Under discussion in the next biennial budget are some strategic measures that could help at a lower cost to the state. Those include greater support for graduate student tuition; converting the $10 million high-demand faculty fund into a permanent line item; increasing the fund that supports faculty startup costs; and providing domestic partner benefits.
“There are issues of departmental culture and intellectual culture that are also very powerful attractors,” Martin says, noting the university’s commitment to academic freedom, interdisciplinary work and the Wisconsin Idea. “So there are things we can do that don’t require money per se, but require the effort to create an environment in which people feel they can flourish.”
Campus culture made a difference for English and African studies professor Teju Olaniyan, who turned down an offer from Cornell University this year to stay at UW–Madison. “One of the biggest strengths of UW–Madison, for me, is the vast spread of treasured colleagues across disciplines working in or near my areas of teaching and research,” he says. “Having such a critical mass is extremely important to me.
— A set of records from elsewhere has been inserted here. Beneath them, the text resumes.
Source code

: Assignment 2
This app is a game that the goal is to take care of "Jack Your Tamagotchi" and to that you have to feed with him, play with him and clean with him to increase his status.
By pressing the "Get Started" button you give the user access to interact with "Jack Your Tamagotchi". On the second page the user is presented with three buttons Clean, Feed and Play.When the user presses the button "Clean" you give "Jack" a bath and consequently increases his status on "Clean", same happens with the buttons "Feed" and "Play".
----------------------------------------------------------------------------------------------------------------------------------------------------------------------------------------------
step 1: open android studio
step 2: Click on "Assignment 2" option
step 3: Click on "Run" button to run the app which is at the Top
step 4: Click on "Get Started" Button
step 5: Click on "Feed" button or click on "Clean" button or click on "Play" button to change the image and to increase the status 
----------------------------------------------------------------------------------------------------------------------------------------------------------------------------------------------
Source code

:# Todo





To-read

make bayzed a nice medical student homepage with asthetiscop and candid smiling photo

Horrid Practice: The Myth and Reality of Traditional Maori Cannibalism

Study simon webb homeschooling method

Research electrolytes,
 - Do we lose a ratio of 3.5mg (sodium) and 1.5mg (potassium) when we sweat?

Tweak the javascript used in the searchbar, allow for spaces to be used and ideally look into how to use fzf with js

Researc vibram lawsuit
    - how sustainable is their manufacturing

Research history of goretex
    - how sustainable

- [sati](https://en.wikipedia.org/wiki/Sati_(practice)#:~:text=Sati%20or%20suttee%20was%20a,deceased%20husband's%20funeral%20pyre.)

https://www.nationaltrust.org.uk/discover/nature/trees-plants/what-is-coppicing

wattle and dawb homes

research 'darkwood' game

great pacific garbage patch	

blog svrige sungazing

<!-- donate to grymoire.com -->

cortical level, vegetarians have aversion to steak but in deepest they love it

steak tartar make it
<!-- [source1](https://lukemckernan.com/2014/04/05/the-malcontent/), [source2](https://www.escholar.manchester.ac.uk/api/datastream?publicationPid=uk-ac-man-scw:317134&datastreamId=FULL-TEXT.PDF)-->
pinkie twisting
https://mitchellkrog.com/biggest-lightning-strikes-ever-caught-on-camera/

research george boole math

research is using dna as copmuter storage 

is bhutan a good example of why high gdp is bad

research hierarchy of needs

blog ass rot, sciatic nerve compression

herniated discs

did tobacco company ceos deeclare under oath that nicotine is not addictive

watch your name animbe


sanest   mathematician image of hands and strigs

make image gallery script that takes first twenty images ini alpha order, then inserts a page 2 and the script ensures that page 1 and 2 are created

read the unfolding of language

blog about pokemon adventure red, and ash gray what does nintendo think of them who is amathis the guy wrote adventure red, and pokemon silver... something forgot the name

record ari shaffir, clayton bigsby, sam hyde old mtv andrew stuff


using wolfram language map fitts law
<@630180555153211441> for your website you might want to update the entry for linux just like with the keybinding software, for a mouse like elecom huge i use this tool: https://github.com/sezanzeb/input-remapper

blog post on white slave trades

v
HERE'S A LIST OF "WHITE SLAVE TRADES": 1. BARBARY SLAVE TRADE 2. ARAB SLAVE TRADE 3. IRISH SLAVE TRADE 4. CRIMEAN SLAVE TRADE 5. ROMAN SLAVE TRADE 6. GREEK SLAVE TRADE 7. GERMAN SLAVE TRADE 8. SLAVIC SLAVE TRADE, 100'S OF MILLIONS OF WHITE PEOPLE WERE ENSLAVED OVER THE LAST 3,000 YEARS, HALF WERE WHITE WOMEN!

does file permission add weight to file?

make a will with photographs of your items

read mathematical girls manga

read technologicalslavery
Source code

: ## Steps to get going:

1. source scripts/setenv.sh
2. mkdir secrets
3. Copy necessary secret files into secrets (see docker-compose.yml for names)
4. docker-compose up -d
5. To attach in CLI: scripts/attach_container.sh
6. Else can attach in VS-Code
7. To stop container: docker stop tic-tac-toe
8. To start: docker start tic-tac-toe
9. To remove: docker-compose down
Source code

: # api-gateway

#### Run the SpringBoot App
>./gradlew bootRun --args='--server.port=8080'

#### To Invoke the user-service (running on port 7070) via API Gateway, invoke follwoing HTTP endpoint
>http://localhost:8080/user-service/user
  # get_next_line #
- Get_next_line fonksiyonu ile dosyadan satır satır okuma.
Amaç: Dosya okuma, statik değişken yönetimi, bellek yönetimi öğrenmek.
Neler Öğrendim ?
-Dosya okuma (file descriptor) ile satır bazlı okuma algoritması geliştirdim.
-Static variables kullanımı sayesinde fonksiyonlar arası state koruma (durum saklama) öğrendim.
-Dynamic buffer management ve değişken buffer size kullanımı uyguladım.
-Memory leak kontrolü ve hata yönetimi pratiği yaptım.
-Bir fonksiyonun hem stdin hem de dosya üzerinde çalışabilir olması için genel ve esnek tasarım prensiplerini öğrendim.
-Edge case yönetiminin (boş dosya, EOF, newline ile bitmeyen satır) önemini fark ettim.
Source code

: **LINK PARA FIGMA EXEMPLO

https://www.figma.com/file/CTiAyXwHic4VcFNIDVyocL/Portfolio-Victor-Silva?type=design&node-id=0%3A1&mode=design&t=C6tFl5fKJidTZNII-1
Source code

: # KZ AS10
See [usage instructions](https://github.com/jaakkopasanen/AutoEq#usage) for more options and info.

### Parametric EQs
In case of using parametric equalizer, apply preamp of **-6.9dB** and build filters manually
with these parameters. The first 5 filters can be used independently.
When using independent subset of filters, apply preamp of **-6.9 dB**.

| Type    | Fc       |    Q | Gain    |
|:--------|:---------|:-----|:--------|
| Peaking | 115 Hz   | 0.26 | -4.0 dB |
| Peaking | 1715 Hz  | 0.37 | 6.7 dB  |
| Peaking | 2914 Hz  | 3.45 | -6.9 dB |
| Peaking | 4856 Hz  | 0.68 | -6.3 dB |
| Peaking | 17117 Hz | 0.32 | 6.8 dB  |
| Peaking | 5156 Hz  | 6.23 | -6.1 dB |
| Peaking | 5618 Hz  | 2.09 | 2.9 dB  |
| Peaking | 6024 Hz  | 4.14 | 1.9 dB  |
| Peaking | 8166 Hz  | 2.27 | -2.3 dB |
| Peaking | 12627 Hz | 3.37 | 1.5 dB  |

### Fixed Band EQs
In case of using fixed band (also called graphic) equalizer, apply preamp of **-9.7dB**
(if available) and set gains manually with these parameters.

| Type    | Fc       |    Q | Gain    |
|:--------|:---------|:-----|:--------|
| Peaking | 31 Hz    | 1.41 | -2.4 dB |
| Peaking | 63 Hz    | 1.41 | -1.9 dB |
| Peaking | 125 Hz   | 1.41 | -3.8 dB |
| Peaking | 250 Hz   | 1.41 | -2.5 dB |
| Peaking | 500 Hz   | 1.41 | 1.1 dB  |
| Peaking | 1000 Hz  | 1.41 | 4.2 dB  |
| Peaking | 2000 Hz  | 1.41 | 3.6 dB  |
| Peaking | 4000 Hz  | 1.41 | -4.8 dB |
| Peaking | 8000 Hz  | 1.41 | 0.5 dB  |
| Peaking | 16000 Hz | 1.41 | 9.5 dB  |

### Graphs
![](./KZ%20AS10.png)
It was the reason I came here from the University of Virginia years ago.”
Although the humanities have been hit with lost faculty lines this decade, Olaniyan expressed “confidence” that the chancellor and administration can address the problem.
Gary Sandefur, dean of the College of Letters and Science, has, like many deans, been paying close attention to those faculty most attractive to outside offers. Through the use of the high-demand faculty fund and the college’s innovative privately funded Faculty Fellows initiative, Sandefur has been able to deploy a “pre-emptive strike” approach to reward highly productive faculty before they are targeted by others.
“The real competition is for the people who are one or two years beyond tenure,” says Sandefur. “What they’ve done is they’ve already proven themselves, they’ve established a reputation, and they’re known around the country and sometimes the world for their work. But they’re paid relatively low compared to full professors, so they are very, very attractive to people who want to get someone on the way up.”
History professor Jeremi Suri, one of more than two dozen L&S faculty to receive such offers, says the gesture is important professionally and personally. “This initiative has made it possible for me to plan for a long, productive career at the university, as well as a comfortable life for my family in Madison,” Suri says. “Instead of devoting my time and energy to the investigation of lucrative opportunities at other institutions, I can focus my daily activities on the research, teaching and public engagement that I love.”
Martin says the severe economic woes faced by the state and nation will require the university to be more creative in addressing the recruitment and retention challenge. But it is too important to the university’s future to allow declines.
“We’re going to remain committed to our public purposes and contribute everything we can to the benefit of the state of Wisconsin,” Martin says. “But we can’t continue to make those contributions if we don’t remain pre-eminent. And we can’t remain pre-eminent without great faculty.”